Corn and soybeans follow oil lower while wheat rises.
A mixed morning in the grain trade as soybeans and corn drifted lower on the collapse in crude oil overnight while wheat rallied on more Russian attacks. Ukraine defense officials reported more Russian drone attacks overnight in Odesa, Mykolaiv, and Kirovohrad areas. UK intelligence suggested that Russia may target civilian shipping by secretly laying mines on approaches to Ukrainian ports and then falsely blaming Ukrainian attacks.
If Ukraine’s newly started Marine export corridor is closed by Russian port attacks or sea mines, it will significantly adversely impact its grain trade. With Southern Hemisphere weather risks rising as the US harvest pushes ahead, grain pricing is seen as lows being forged, but slow and difficult they are as managed money needs a push to get their Algo machines to change directions.
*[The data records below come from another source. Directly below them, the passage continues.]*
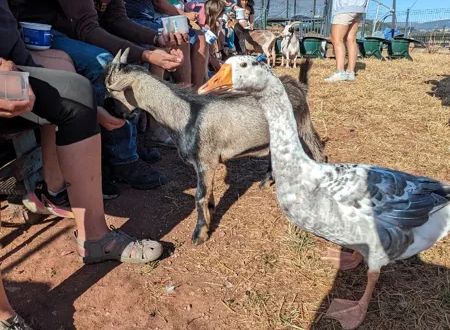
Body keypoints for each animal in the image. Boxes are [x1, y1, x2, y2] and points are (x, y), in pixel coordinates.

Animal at [103, 49, 326, 245]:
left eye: (111, 90)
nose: (107, 110)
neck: (186, 114)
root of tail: (297, 85)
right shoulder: (204, 164)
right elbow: (207, 192)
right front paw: (210, 213)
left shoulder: (205, 160)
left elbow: (199, 197)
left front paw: (199, 233)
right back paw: (266, 181)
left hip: (302, 124)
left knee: (318, 151)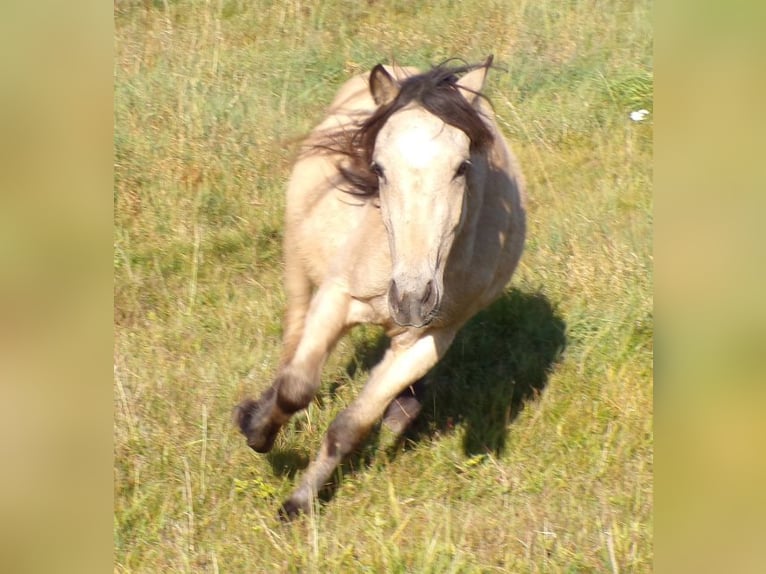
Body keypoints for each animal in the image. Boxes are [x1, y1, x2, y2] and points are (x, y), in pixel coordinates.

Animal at [236, 56, 526, 520]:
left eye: (462, 167)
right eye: (378, 168)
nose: (412, 299)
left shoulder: (426, 340)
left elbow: (349, 427)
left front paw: (299, 502)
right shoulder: (336, 298)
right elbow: (296, 388)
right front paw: (257, 432)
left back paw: (404, 409)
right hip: (298, 265)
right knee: (292, 342)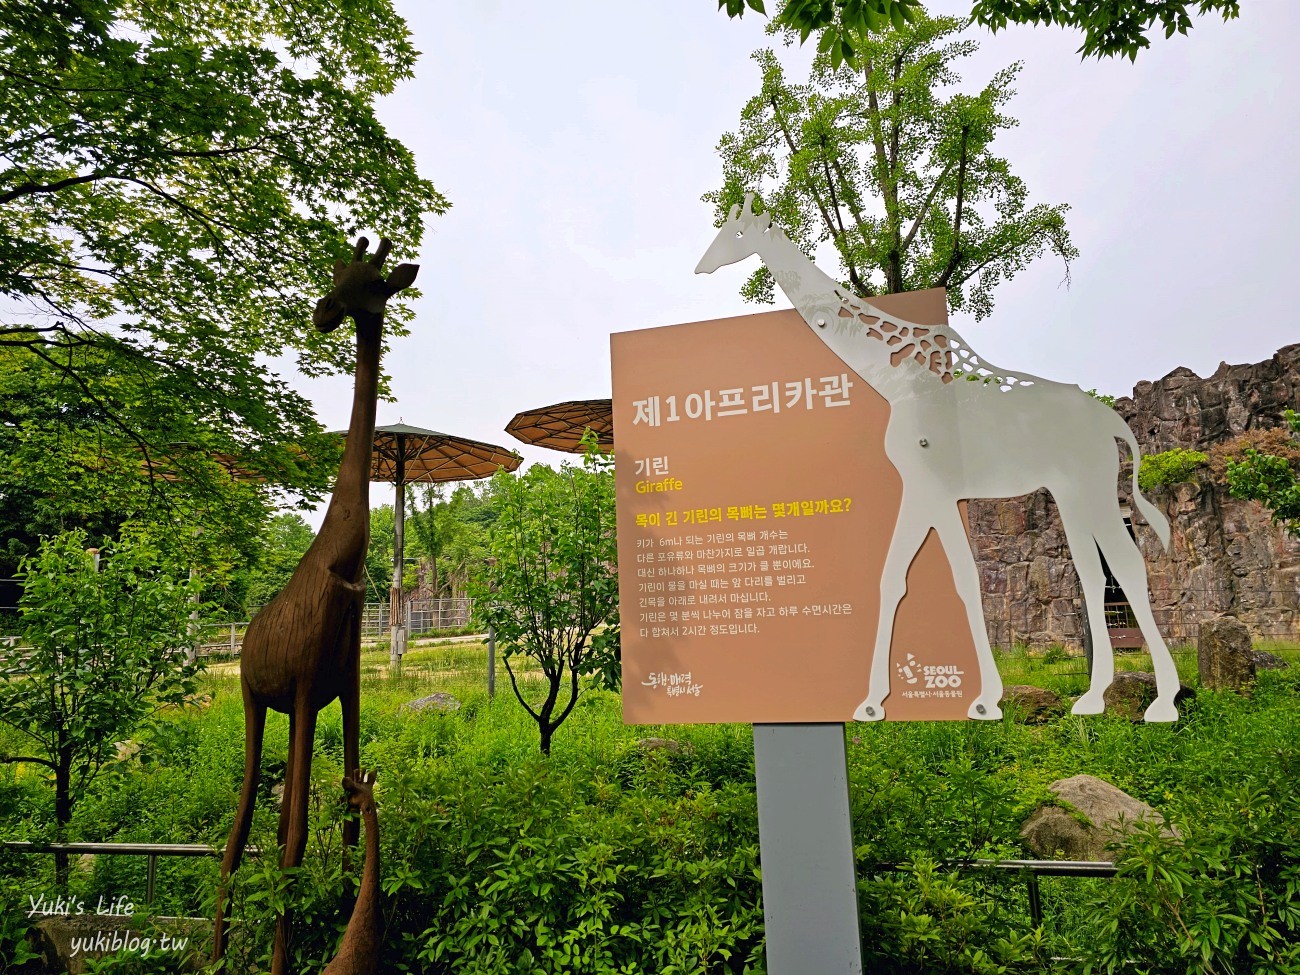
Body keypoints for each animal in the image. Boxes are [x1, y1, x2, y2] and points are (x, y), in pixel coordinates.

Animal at [213, 239, 416, 975]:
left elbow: (340, 819)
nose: (322, 312)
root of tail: (243, 640)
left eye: (368, 283)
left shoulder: (343, 687)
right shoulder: (302, 686)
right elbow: (297, 831)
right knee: (243, 822)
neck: (344, 559)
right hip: (252, 698)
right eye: (334, 275)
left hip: (279, 703)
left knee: (263, 824)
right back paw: (216, 952)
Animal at [696, 195, 1185, 728]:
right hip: (1071, 490)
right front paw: (879, 701)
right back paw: (1094, 697)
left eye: (736, 231)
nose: (701, 266)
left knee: (1127, 564)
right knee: (1096, 572)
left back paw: (1162, 702)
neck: (895, 381)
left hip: (1092, 484)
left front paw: (979, 700)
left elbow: (951, 578)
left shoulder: (931, 485)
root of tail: (1114, 422)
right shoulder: (925, 487)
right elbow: (903, 578)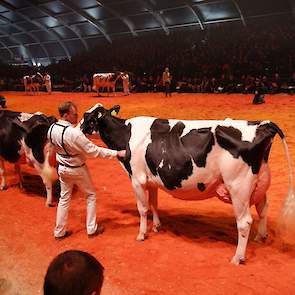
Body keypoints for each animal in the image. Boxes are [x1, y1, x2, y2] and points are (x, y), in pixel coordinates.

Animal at [80, 103, 295, 264]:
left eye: (87, 118)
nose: (77, 129)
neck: (126, 134)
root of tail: (262, 124)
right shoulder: (152, 179)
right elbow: (154, 204)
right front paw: (157, 226)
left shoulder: (137, 178)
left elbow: (142, 208)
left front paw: (141, 234)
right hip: (259, 183)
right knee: (263, 208)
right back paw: (261, 237)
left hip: (238, 186)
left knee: (244, 222)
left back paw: (237, 257)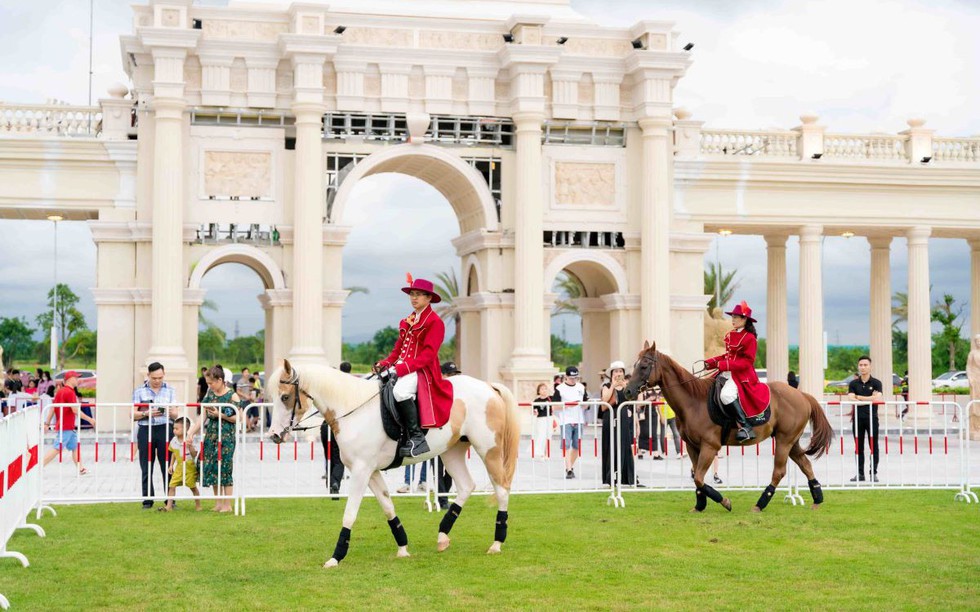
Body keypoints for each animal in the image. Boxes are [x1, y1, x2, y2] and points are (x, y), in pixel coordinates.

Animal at [268, 358, 520, 568]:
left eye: (285, 397)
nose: (274, 436)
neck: (352, 408)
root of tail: (488, 386)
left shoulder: (361, 471)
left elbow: (350, 513)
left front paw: (336, 556)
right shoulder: (370, 472)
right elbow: (388, 506)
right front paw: (403, 547)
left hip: (489, 450)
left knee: (502, 489)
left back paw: (497, 543)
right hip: (452, 451)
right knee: (467, 486)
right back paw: (442, 536)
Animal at [624, 340, 832, 512]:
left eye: (644, 366)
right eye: (634, 365)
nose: (627, 391)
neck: (693, 401)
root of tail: (802, 395)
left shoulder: (710, 446)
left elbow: (699, 478)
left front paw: (724, 501)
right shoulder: (692, 446)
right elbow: (697, 478)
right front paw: (699, 505)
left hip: (783, 441)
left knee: (779, 472)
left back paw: (760, 504)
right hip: (790, 442)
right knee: (805, 464)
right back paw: (817, 499)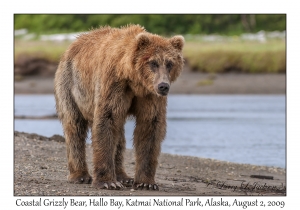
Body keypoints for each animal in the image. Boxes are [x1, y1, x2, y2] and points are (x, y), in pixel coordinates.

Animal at [54, 24, 185, 190]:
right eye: (153, 63)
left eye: (170, 63)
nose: (163, 86)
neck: (134, 80)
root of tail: (71, 46)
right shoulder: (113, 83)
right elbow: (107, 119)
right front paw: (107, 182)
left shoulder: (150, 95)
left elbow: (150, 126)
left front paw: (146, 182)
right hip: (70, 85)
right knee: (74, 126)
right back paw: (80, 176)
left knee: (119, 134)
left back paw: (123, 177)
OPEC has held their production steady into the end of the year, but the fear is at the rising US interest rates producing new headwinds for the US economy. The stock market is struggling with the 30-year mortgage rate reaching a 23-year high at 7.55% mystic inflation. The break in oil prices has not directly affected corn and soybeans, as it never supported corn and beans during its swift rally in August and September. The break is having a minor effect, but not as substantial as it typically would since grains did not enjoy the same rally.
Argentina Ag Business Group estimates that the country's domestic market will only have 3 MMT of soybean stocks to last from October through May. The group also estimates idle crush capacity of 65% currently and could rise further, and a record 10 MMT of imports will be needed by the end of the year. The Rosario Commodity Exchange also went on to state that a 15 MMT wheat crop estimate is at risk if soaking rains do not immediately fall. The grain exchange warned that the crop is falling into a deepening drought with limited rain forecast for another two weeks. Argentine farmers have halted the first corn crop seeding, awaiting germinating rain. Amid acute economic inflation in the prospect of another year of drought, financial targets are being acute for Argentine farmers.
Yesterday, live cattle turned higher on the close while feeder cattle were mixed. In an early morning low, December cattle found demand that lifted the market above unchanged in the close. November feeder cattle found support on the break just below the 100-day MA. Negotiated fed cattle trade for the week remains slow, with sales quoted steady to $1 lower from the previous week at $182. Cattle slaughtered midweek totaled 375,000 head, down 6000 from last week and 11,000 head less than a year ago. Despite lighter production in the first half of the week, box beef values gave back early week gains on Wednesday. The choice cutout fell $3.31 and select gave up $0.72.
Live cattle will likely work out a rough correction time in the current environment until the cash trade shows improved strength. Deferred contracts still carry a premium, but that premium has been reduced. With economic factors now coming into find concerns for demand, the bull supply side of the trade is now throwing a focus back to demand. This could take until November to sort out, with the next bullish seasonal time window for cattle kicking in December 7 (Pearl Harbor Day) into the new year.